It's first grade and Theresa gets a bloody nose. Maybe it just happened. Maybe it's really dry in the classroom. Maybe she forgot to breathe. Crimson driblets are pulsing slowly down her face, making her nose look like a leaky faucet from the Amytiville House. In real life she doesn't raise her hand. In her imagination she does and twenty some children turn their soft, white cherubic faces in her direction, staring at her like porcelain dolls. They all watch and none blink. They are the judge, jury and executioners of the school. They weren't friends with her but they could judge. They could think. They could wonder. She could go to the teacher's desk, but that would require interaction, talking, speaking and all she was really capable of was grunting for yes and hissing for no. Plus all the children's eyes - their black glass eyes watching her step by step up the aisle. What if they all pointed? What if they all laughed? Would the teacher join in? What would she do? Run out of the room? To the bathroom? Down the hall? Home? These options couldn't even be considered. Drastic measures needed to be taken.

She opens her desk and finds her box of Kleenex. As children, kleenex were always on the list of school supplies we had to buy. Pencils, notebook, ruler, kleenex. Hey, everyone has to blow their nose and for the kids who didn't actually enjoy eating the glue (like my wife did) we actually preferred to wipe it off on something. So Theresa grabs the box and blows her nose into it, turning it from a virgin hanky into a used tampon. She shoves the kleenex towards the back of her desk and grabs for another one. She continues this process, desperately trying to plug the problem, trying to remain quiet and inconspicuous among the enemy. It is always the person who wants to be noticed least that will be noticed most. When you are trying to sneak around, you look suspicious and people become interested. I picture her lifting up her desk casually and then desperately shoving her fingers into her nose, rolling them around the cartilage, trying to mop up every drip of this catastrophe before someone notices. I picture her peeking her eyes up over the top of her raised desktop and glancing around. i picture her feet hanging a few inches above the floor, the toes of her saddle shoes tapping up and down nervously. I picture the kids slowly getting one another's attention, pointing at her. I picture the teacher sitting behind her big wooden desk thinking, "Maybe I should enroll her in Special Ed...."

■ INFORMATION SUPPLIED

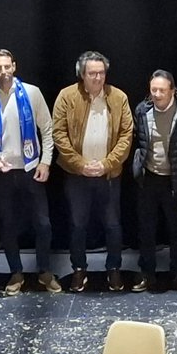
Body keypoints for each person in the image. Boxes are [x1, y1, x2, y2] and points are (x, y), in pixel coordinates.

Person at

■ TASKS AND EXERCISES
a. Sum up the first-grade nosebleed story in two sentences.
b. Write the next part of the first-grade nosebleed story, picking up after its last sentence.
The lines have no connection to the nosebleed story.

■ RESULTS BY TASK
a. In first grade, Theresa gets a bloody nose, and because she imagines the class staring and judging her, she neither raises her hand nor goes to the teacher's desk. Instead she quietly uses the Kleenex from her desk to stop the bleeding, and the writer pictures her nervous efforts drawing the other children's attention and making the teacher wonder about Special Ed.

b.
One after the other her kleenexes are stacking up, starting to form a big red pile behind her school books when finally, as bloody noses do, just stops. She lowers her desk hatch, never raising her eyes, never looking at anyone and just begins to read.

As she gets older, the problem does anything but solve itself. During church, at communion when everyone stands up and walks down the aisle to receive the bread and wine, Theresa just stays seated at the pew, watching as everyone else heads down, one at a time. She looks at each and every one of them and thinks there is no way anyone will be looking at her. She begins taking jobs that allow her to avoid the public eye whenever possible. First she gets a newspaper route that requires her to work at 4am before the vast majority of people are out and about or even awake. When she needed more money she got a job at a fast food restaurant, requesting that she stay in back and never ever under any circumstances work the register or the drive-thru.

I'm over at her house one day and hungry. I get up to get some food from the fridge without asking. These are the things that make family. You can say anything at anytime. You have the liberty of searching through anything they have sitting out and you don't have to ask when you want some food. You just get up and open the fridge and open the cupboards and take whatever you want as long as it doesn't look too expensive and you eat it. So I walk into her kitchen (she's living on her own, alone now) and I open up the refrigerator and see a can of Bud Light, two slices of cheese and a box of baking soda. I open the freezer and find ice trays without ice in them. I move to the cabinets, sure I'd be able to at least drum up a few old bread heels for a dry cheese sandwich. No. There's some canned spinach and some chocolate syrup. I sigh and grab the spinach, asking her if I happened to miss the butter. "No", she says, "I don't have any butter". "Garlic salt?" I ask. If I'm going to choke down canned spinach, it can't be just plain. I'd rather starve. As it turns out she DOES have garlic salt. In fact, she has quite the supply of different seasonings. I ask where it all came from and she says, "Mom". I ask her if she ever cooks and she says, "Sure". I ask why she doesn't have any food and she says she doesn't like going to the grocery store alone. She says it makes her uncomfortable. I ask why and she says she doesn't know. She says it's just all those people, all of them around her, watching her. I try to tell her that they're not watching her but she politely disagrees.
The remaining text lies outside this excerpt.